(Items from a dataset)

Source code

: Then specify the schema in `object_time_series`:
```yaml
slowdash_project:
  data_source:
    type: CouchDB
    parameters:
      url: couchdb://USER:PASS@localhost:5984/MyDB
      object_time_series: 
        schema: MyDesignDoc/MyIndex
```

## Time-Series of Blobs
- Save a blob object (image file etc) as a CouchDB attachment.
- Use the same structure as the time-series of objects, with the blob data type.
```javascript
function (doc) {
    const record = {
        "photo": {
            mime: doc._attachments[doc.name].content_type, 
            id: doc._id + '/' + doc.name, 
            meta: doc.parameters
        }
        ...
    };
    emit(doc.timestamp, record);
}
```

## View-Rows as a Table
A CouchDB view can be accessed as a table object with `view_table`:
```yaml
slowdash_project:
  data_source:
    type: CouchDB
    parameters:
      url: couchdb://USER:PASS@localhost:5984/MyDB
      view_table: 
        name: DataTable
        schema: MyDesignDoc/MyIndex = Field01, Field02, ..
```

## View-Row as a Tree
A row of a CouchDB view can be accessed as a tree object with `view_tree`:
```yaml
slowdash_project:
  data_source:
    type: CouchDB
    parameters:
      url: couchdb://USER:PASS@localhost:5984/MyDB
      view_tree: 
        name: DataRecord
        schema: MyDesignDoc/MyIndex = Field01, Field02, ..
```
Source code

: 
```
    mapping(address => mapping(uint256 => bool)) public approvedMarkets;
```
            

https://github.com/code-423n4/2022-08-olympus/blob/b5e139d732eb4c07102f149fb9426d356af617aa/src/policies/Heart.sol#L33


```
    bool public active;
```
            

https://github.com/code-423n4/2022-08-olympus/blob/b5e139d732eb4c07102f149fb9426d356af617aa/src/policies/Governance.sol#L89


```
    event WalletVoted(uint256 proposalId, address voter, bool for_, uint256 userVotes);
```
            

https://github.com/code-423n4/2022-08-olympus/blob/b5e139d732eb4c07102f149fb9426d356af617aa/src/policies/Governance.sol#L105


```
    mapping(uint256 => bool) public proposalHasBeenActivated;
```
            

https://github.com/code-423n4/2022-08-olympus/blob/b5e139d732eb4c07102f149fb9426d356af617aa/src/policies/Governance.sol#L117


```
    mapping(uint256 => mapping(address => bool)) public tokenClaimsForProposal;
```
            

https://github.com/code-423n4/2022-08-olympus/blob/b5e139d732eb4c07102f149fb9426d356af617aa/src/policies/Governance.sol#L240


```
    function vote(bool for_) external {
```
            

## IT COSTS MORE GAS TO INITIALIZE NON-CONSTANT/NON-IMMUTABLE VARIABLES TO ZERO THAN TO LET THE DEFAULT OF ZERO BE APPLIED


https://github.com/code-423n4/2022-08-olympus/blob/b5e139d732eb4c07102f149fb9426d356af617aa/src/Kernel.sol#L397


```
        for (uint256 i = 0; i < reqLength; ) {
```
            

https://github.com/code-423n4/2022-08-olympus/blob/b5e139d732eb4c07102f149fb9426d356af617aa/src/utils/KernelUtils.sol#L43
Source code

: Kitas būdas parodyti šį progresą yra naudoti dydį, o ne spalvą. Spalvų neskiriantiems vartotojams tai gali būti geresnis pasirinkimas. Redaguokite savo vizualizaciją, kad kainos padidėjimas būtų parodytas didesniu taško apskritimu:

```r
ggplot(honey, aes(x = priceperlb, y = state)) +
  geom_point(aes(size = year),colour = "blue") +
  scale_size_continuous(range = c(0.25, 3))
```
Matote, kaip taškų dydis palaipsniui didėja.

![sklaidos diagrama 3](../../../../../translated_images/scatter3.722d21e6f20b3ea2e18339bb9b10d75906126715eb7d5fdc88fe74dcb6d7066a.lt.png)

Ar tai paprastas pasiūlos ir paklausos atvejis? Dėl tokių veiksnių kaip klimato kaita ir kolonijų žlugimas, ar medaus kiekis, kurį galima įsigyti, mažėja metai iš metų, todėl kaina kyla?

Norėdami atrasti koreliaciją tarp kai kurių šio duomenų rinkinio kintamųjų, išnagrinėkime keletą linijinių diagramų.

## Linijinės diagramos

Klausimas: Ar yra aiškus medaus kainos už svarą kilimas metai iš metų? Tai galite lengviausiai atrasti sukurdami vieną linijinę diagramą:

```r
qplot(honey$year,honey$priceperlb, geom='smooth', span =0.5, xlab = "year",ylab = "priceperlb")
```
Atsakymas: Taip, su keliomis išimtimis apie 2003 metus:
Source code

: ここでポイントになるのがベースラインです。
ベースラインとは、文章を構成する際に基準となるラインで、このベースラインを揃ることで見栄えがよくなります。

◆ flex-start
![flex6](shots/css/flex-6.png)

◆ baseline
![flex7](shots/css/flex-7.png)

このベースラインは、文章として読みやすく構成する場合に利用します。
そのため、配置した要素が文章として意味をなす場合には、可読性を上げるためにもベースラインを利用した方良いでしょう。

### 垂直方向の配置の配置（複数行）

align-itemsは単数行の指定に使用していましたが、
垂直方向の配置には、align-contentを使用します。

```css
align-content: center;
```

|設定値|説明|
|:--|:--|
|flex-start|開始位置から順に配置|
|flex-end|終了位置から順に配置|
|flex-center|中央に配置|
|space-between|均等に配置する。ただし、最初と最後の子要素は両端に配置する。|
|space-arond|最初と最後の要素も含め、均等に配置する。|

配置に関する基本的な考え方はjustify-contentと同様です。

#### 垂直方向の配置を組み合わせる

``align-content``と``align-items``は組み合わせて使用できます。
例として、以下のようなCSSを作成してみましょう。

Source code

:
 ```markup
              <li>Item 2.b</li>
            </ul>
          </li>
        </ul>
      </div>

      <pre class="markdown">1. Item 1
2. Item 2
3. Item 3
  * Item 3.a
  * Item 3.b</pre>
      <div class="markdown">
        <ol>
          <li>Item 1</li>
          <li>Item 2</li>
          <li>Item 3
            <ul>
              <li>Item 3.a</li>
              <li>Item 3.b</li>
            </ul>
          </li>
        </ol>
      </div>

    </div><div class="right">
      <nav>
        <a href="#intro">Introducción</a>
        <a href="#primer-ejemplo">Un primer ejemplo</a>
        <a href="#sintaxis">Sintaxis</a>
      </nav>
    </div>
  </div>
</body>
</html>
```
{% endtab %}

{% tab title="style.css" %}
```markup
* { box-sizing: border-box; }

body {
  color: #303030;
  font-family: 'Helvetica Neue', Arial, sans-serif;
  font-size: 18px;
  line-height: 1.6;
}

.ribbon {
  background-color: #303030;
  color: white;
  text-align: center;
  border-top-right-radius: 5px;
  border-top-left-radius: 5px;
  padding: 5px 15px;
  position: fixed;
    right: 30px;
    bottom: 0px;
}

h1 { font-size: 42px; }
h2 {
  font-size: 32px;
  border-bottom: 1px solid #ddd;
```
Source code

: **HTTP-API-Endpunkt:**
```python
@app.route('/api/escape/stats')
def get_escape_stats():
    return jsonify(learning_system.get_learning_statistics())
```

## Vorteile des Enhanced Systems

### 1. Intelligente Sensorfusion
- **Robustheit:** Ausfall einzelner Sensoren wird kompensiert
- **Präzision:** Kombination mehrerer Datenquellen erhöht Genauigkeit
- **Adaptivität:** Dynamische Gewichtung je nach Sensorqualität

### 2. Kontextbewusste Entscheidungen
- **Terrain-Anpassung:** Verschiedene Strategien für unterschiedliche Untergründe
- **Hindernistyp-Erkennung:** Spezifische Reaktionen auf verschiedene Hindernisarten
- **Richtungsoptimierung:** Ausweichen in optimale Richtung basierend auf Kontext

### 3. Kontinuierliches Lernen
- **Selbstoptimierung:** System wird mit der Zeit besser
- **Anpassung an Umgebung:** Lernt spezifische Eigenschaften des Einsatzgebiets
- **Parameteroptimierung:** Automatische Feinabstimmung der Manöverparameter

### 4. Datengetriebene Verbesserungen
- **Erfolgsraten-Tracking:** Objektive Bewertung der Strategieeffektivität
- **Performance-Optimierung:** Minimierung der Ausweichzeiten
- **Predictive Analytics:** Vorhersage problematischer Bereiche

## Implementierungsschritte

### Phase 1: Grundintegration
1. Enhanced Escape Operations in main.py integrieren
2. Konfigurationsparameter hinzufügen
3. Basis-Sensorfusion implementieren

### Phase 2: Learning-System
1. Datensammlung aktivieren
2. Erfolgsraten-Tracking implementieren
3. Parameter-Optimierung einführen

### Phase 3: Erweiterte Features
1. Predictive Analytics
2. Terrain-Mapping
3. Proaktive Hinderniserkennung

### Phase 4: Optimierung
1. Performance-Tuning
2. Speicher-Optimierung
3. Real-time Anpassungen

_Task goal_
The answer must be a verbatim transcription of the entries above, from the first line through the line that contains "- Save a blob", and nothing more.

_Exercise solution_
Source code

: Then specify the schema in `object_time_series`:
```yaml
slowdash_project:
  data_source:
    type: CouchDB
    parameters:
      url: couchdb://USER:PASS@localhost:5984/MyDB
      object_time_series: 
        schema: MyDesignDoc/MyIndex
```

## Time-Series of Blobs
- Save a blob object (image file etc) as a CouchDB attachment.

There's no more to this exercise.